But that isn't to say that Red Planet Blues isn't also a smart piece of Science Fiction. While the action as fast and lose with the rules as the protagonist, the high concept Science Fiction is grounded and thoughtful. The tribulations of living on Mars and the treatment of the Martian Fossils carries the authoritative weight all of Sawyer's work seems to. Moreover, the concept of having Transfers, androids run by the minds of uploaded humans, as robots exploring Mars for signs of life is just such a brilliantly clever and timely decision. At once gobsmackingly obvious and deviously subversive. (It also, I think, makes Red Planet Blues a semi-sequel to Mindscan, another great Sawyer novel.) My point here is that under the hood of the adventuring detective story is an elaborate engine of Sci-fi that gives the novel some literary depth.

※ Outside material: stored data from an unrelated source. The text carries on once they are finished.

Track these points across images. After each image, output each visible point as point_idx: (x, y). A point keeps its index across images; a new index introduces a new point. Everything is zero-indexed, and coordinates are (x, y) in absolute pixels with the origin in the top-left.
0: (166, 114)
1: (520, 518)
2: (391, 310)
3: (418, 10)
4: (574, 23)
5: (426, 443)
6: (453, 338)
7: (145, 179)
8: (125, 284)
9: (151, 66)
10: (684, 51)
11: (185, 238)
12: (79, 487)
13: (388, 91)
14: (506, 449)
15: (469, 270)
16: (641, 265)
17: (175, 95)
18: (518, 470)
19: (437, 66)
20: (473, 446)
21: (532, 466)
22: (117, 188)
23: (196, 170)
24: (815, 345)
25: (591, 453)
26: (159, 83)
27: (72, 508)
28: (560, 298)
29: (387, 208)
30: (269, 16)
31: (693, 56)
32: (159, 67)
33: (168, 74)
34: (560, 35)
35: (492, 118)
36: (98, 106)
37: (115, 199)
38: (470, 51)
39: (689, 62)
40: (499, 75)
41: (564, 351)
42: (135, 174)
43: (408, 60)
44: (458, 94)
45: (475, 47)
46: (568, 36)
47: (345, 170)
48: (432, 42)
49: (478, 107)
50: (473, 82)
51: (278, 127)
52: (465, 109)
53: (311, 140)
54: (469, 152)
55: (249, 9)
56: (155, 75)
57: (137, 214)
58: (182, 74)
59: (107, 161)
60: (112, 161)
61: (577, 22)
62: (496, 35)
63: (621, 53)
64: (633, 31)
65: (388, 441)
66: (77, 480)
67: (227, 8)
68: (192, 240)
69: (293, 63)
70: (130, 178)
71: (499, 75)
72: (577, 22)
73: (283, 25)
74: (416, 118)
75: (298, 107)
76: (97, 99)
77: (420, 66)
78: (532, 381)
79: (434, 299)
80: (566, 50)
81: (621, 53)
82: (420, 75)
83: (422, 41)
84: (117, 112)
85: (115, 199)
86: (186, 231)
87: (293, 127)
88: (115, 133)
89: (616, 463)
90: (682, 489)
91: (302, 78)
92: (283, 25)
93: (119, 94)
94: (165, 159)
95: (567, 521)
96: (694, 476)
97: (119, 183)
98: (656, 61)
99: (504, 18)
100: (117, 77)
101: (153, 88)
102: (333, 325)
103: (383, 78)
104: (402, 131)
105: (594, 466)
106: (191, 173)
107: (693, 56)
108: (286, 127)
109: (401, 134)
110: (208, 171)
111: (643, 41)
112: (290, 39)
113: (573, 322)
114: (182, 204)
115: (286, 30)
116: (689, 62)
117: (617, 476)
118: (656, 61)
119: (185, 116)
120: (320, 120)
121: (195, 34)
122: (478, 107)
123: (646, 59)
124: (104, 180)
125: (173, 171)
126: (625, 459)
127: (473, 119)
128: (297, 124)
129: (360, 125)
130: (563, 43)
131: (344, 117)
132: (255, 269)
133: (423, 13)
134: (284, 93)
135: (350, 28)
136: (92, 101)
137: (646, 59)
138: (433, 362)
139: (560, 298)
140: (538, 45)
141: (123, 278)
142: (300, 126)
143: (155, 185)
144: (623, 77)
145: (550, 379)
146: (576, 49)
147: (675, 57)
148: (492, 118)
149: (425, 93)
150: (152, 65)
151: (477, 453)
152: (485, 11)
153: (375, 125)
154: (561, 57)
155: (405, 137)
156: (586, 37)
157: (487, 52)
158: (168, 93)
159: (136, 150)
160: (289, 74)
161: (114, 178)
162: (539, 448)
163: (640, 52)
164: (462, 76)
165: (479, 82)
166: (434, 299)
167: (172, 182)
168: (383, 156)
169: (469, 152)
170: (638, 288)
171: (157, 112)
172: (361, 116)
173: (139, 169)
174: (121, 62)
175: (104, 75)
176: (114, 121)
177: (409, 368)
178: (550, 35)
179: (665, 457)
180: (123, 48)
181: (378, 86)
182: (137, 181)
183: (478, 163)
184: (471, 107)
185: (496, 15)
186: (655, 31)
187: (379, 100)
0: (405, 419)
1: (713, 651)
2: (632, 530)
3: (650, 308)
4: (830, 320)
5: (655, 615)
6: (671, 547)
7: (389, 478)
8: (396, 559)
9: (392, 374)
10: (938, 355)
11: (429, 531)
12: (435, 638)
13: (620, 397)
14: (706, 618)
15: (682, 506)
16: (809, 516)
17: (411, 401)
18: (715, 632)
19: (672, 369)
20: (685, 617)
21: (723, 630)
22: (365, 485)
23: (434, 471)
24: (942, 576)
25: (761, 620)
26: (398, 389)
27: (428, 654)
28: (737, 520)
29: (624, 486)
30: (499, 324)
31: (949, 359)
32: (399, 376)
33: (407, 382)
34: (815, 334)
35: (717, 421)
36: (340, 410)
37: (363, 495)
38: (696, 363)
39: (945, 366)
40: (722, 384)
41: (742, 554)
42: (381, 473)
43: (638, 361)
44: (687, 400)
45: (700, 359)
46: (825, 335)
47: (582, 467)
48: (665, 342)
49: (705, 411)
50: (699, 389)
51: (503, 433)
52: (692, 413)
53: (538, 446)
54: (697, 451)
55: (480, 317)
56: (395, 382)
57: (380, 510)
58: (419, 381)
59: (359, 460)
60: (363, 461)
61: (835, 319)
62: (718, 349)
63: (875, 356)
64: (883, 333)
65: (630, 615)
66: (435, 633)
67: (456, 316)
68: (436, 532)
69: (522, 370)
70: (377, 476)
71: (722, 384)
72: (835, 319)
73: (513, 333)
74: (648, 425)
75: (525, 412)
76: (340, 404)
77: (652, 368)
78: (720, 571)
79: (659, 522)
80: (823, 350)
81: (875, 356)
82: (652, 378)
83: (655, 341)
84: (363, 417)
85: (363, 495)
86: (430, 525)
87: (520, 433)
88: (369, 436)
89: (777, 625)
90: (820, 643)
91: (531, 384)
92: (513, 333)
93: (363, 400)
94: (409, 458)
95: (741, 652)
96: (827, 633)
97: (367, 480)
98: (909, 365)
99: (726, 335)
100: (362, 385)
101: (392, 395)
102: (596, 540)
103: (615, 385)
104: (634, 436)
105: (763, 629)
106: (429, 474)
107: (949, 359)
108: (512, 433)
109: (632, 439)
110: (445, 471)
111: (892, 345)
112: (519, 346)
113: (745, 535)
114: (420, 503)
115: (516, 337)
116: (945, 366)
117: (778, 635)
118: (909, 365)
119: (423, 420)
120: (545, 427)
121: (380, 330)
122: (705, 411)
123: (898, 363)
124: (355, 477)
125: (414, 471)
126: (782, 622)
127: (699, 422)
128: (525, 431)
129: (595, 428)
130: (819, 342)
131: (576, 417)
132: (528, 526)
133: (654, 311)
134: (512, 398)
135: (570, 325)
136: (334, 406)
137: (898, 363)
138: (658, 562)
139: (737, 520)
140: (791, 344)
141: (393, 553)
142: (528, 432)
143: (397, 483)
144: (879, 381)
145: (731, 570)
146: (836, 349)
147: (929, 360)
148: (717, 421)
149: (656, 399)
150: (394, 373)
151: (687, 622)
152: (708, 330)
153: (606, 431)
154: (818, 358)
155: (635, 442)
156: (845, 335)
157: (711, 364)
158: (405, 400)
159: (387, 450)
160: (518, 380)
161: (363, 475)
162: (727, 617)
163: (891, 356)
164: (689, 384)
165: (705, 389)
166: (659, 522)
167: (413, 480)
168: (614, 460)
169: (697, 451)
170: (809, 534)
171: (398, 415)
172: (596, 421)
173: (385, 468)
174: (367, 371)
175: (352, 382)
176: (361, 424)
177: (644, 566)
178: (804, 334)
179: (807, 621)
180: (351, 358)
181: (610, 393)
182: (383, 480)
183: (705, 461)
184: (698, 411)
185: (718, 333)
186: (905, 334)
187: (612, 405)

My only real criticism of the novel is that some of the earlier who-dunnits of Red Planet Blues were kind of obvious to me. Now, it might be that I've read a few novels lately that play with the idea of human minds as software (Accelerando and Glasshouse, The Accord) or it could be that my significant other and I have watched too much mid-nineties Law and Order, but some of the cases just immediately suggested their solutions. To be fair though, as the novel progresses the capers become more convoluted and complicated, leading to some satisfying and unexpected twists in later parts. Which, if you think about it, is probably the right direction for increasing complexity.

At the end of the day I'd recommend this book to fans of genre fiction, be they Sci-fi, detective, or adventure aficionados. Red Planet Blues is, after all, a stupendous combination of these genres. I also can't help but think this is a novel that could be foisted well onto youth readers: it's fun, informative, and exciting enough to keep pages turning. Just be aware that it's genre-appropriately violent and acknowledges the existence of sex in a way that is somewhat discrete but still honest about how things work. Depending on your parenting style, it might get a bit racey. But yeah, I whole-heartedly recommend this book.